When we install nginx, the package manager (apt) also sets up nginx as a system service and starts it automatically. We can view the status of this services using the command systemctl:

$ sudo systemctl status nginx             
● nginx.service - A high performance web server and a reverse proxy server
     Loaded: loaded (/lib/systemd/system/nginx.service; enabled; vendor preset: enabled)
     Active: active (running) since Tue 2021-12-21 22:46:38 IST; 47s ago
       Docs: man:nginx(8)
    Process: 206739 ExecStartPre=/usr/sbin/nginx -t -q -g daemon on; master_process on; (code=exited, status=0/SUCCESS)
    Process: 206740 ExecStart=/usr/sbin/nginx -g daemon on; master_process on; (code=exited, status=0/SUCCESS)
   Main PID: 206841 (nginx)
      Tasks: 9 (limit: 18886)
     Memory: 8.1M
        CPU: 67ms
     CGroup: /system.slice/nginx.service
             ├─206841 nginx: master process /usr/sbin/nginx -g daemon on; master_process on;
             ├─206843 nginx: worker process
             ├─206844 nginx: worker process
             ├─206845 nginx: worker process
             ├─206846 nginx: worker process
             ├─206847 nginx: worker process
             ├─206848 nginx: worker process
             ├─206849 nginx: worker process
             └─206850 nginx: worker process

Dec 21 22:46:38 pop-os systemd[1]: Starting A high performance web server and a reverse proxy server...
Dec 21 22:46:38 pop-os systemd[1]: Started A high performance web server and a reverse proxy server.
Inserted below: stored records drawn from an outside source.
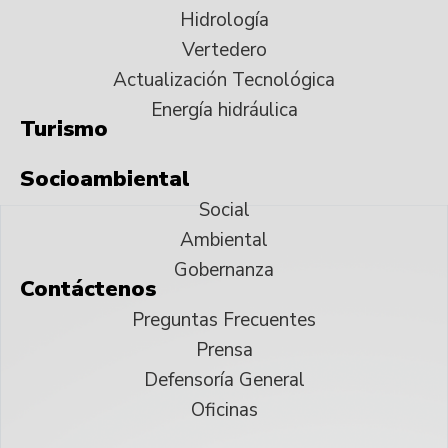
Hidrología
Vertedero
Actualización Tecnológica
Energía hidráulica
Turismo
Socioambiental
Social
Ambiental
Gobernanza
Contáctenos
Preguntas Frecuentes
Prensa
Defensoría General
Oficinas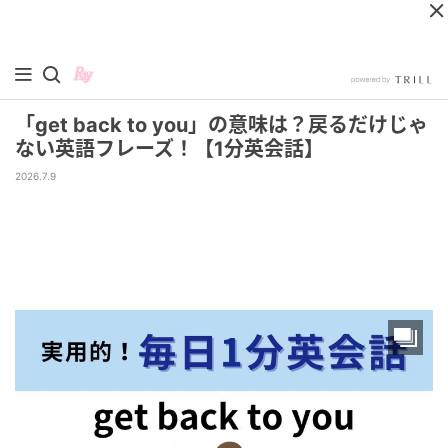
「get back to you」の意味は？戻るだけじゃ
ない英語フレーズ！【1分英会話】
2026.7.9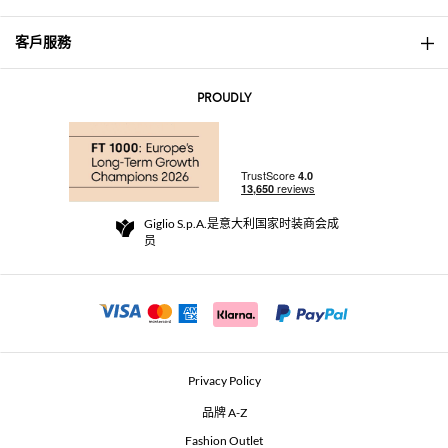
客戶服務
About
联系我们
AI Disclaimer
PROUDLY
常见问题
订单
实体精品店
支付
配送政策
Community Store
退货与退款
Giglio S.p.A.是意大利国家时装商会成
销售条款与条件
员
For a safe shopping experience
加盟计划
Security Communication
Investors
Beauty Seekers VIP Club
Privacy Policy
GIGLIO Token
品牌 A-Z
Fashion Outlet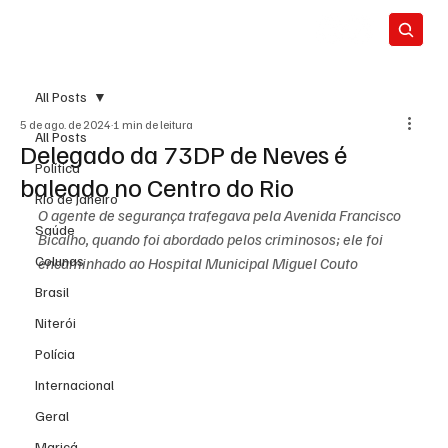
All Posts
5 de ago. de 2024
1 min de leitura
All Posts
Delegado da 73DP de Neves é
Política
baleado no Centro do Rio
Rio de Janeiro
O agente de segurança trafegava pela Avenida Francisco 
Saúde
Bicalho, quando foi abordado pelos criminosos; ele foi 
Colunas
encaminhado ao Hospital Municipal Miguel Couto
Brasil
Niterói
Polícia
Internacional
Geral
Maricá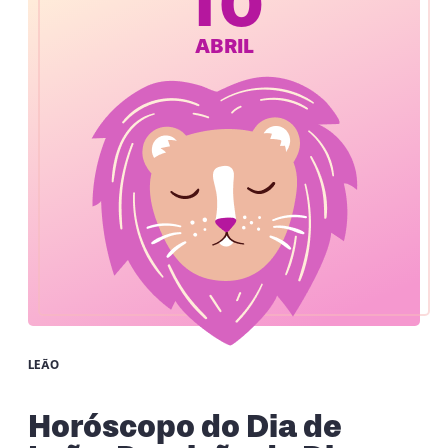
10
ABRIL
LEÃO
Horóscopo do Dia de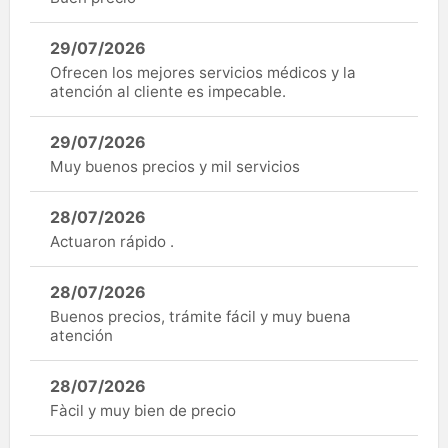
29/07/2026
Ofrecen los mejores servicios médicos y la
atención al cliente es impecable.
29/07/2026
Muy buenos precios y mil servicios
28/07/2026
Actuaron rápido .
28/07/2026
Buenos precios, trámite fácil y muy buena
atención
28/07/2026
Fàcil y muy bien de precio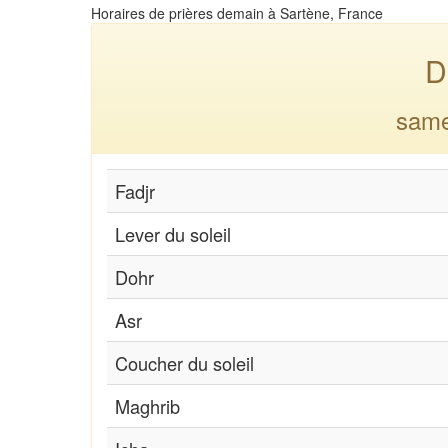
Horaires de prières demain à Sartène, France
D
same
Fadjr
Lever du soleil
Dohr
Asr
Coucher du soleil
Maghrib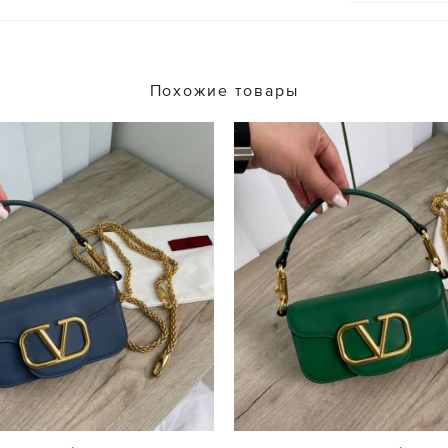
Похожие товары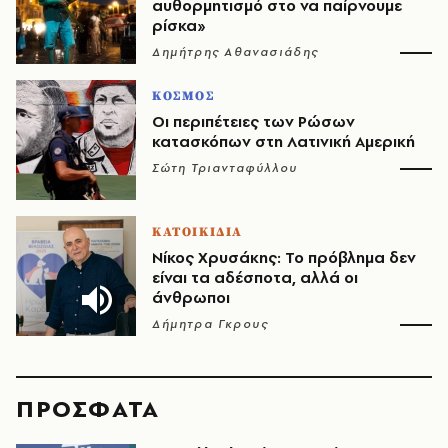
αυθορμητισμό στο να παίρνουμε
ρίσκα»
Δημήτρης Αθανασιάδης
ΚΟΣΜΟΣ
Οι περιπέτειες των Ρώσων
κατασκόπων στη Λατινική Αμερική
Σώτη Τριανταφύλλου
ΚΑΤΟΙΚΙΔΙΑ
Νίκος Χρυσάκης: Το πρόβλημα δεν
είναι τα αδέσποτα, αλλά οι
άνθρωποι
Δήμητρα Γκρους
ΠΡΟΣΦΑΤΑ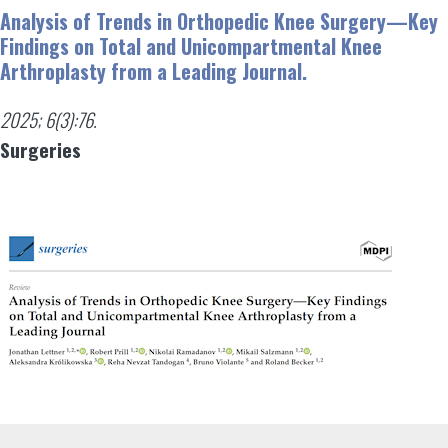
Analysis of Trends in Orthopedic Knee Surgery—Key
Findings on Total and Unicompartmental Knee
Arthroplasty from a Leading Journal.
2025; 6(3):76.
Surgeries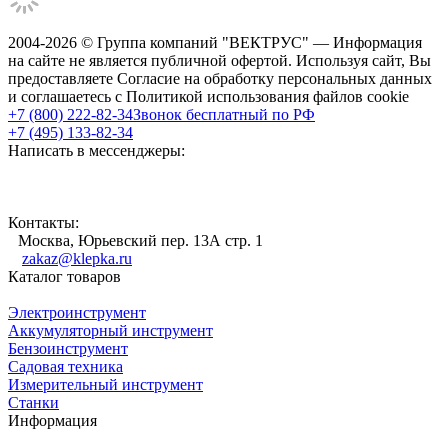
2004-2026 © Группа компаний "ВЕКТРУС" — Информация
на сайте не является публичной офертой. Используя сайт, Вы
предоставляете Согласие на обработку персональных данных
и соглашаетесь с Политикой использования файлов cookie
+7 (800) 222-82-34
Звонок бесплатный по РФ
+7 (495) 133-82-34
Написать в мессенджеры:
Контакты:
Москва, Юрьевский пер. 13А стр. 1
zakaz@klepka.ru
Каталог товаров
Электроинструмент
Аккумуляторный инструмент
Бензоинструмент
Садовая техника
Измерительный инструмент
Станки
Информация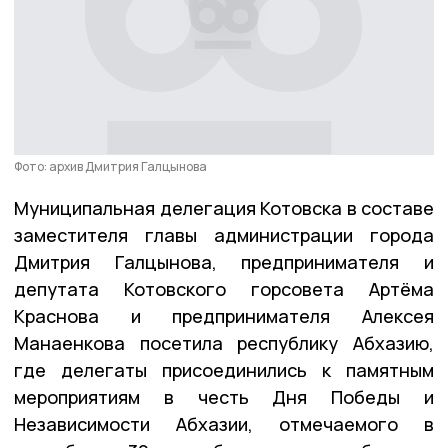
Фото: архив Дмитрия Галцынова
Муниципальная делегация Котовска в составе
заместителя главы администрации города
Дмитрия Галцынова, предпринимателя и
депутата Котовского горсовета Артёма
Краснова и предпринимателя Алексея
Манаенкова посетила республику Абхазию,
где делегаты присоединились к памятным
мероприятиям в честь Дня Победы и
Независимости Абхазии, отмечаемого в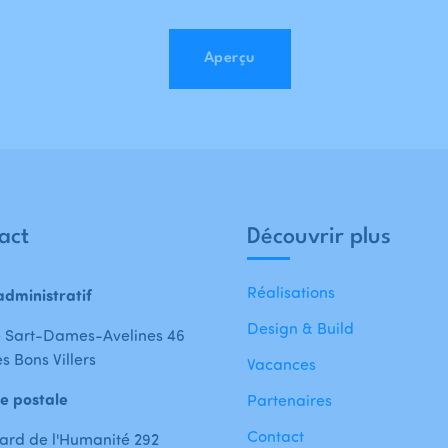
Aperçu
act
Découvrir plus
Réalisations
administratif
Design & Build
 Sart-Dames-Avelines 46
s Bons Villers
Vacances
e postale
Partenaires
Contact
ard de l'Humanité 292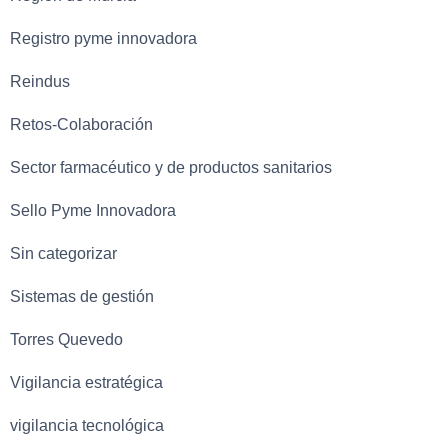
Registro pyme innovadora
Reindus
Retos-Colaboración
Sector farmacéutico y de productos sanitarios
Sello Pyme Innovadora
Sin categorizar
Sistemas de gestión
Torres Quevedo
Vigilancia estratégica
vigilancia tecnológica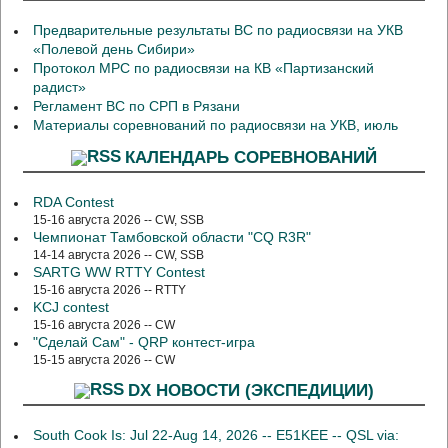
Предварительные результаты ВС по радиосвязи на УКВ
«Полевой день Сибири»
Протокол МРС по радиосвязи на КВ «Партизанский
радист»
Регламент ВС по СРП в Рязани
Материалы соревнований по радиосвязи на УКВ, июль
КАЛЕНДАРЬ СОРЕВНОВАНИЙ
RDA Contest
15-16 августа 2026 -- CW, SSB
Чемпионат Тамбовской области "CQ R3R"
14-14 августа 2026 -- CW, SSB
SARTG WW RTTY Contest
15-16 августа 2026 -- RTTY
KCJ contest
15-16 августа 2026 -- CW
"Сделай Сам" - QRP контест-игра
15-15 августа 2026 -- CW
DX НОВОСТИ (ЭКСПЕДИЦИИ)
South Cook Is: Jul 22-Aug 14, 2026 -- E51KEE -- QSL via: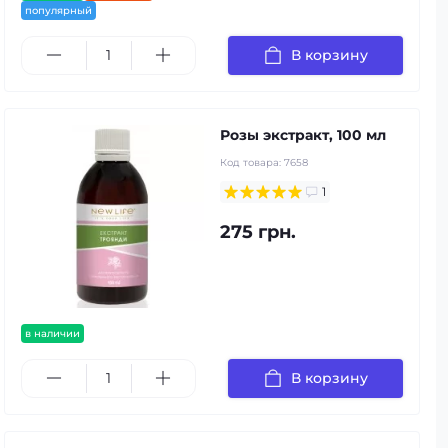
популярный
В корзину
Розы экстракт, 100 мл
Код товара:
7658
1
275 грн.
в наличии
В корзину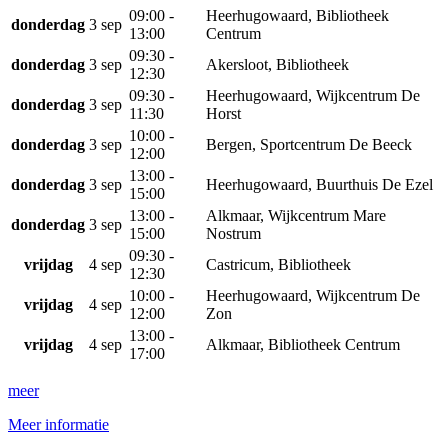
09:00 -
Heerhugowaard, Bibliotheek
donderdag
3 sep
13:00
Centrum
09:30 -
donderdag
3 sep
Akersloot, Bibliotheek
12:30
09:30 -
Heerhugowaard, Wijkcentrum De
donderdag
3 sep
11:30
Horst
10:00 -
donderdag
3 sep
Bergen, Sportcentrum De Beeck
12:00
13:00 -
donderdag
3 sep
Heerhugowaard, Buurthuis De Ezel
15:00
13:00 -
Alkmaar, Wijkcentrum Mare
donderdag
3 sep
15:00
Nostrum
09:30 -
vrijdag
4 sep
Castricum, Bibliotheek
12:30
10:00 -
Heerhugowaard, Wijkcentrum De
vrijdag
4 sep
12:00
Zon
13:00 -
vrijdag
4 sep
Alkmaar, Bibliotheek Centrum
17:00
meer
Meer informatie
You'll see an output similar to the above. As the output mentions the service is Active, nginx process is running in background. Now you must be wondering that if nginx is already running, is there a way we can interact with it already? The answer is Yes!. nginx comes with a default website that shows a Welcome page.

You can visit the address localhost in your browser and see this page:

img

Super! Now that nginx is up and running, we'll learn how to modify the default page and setup our own web page in the future lessons.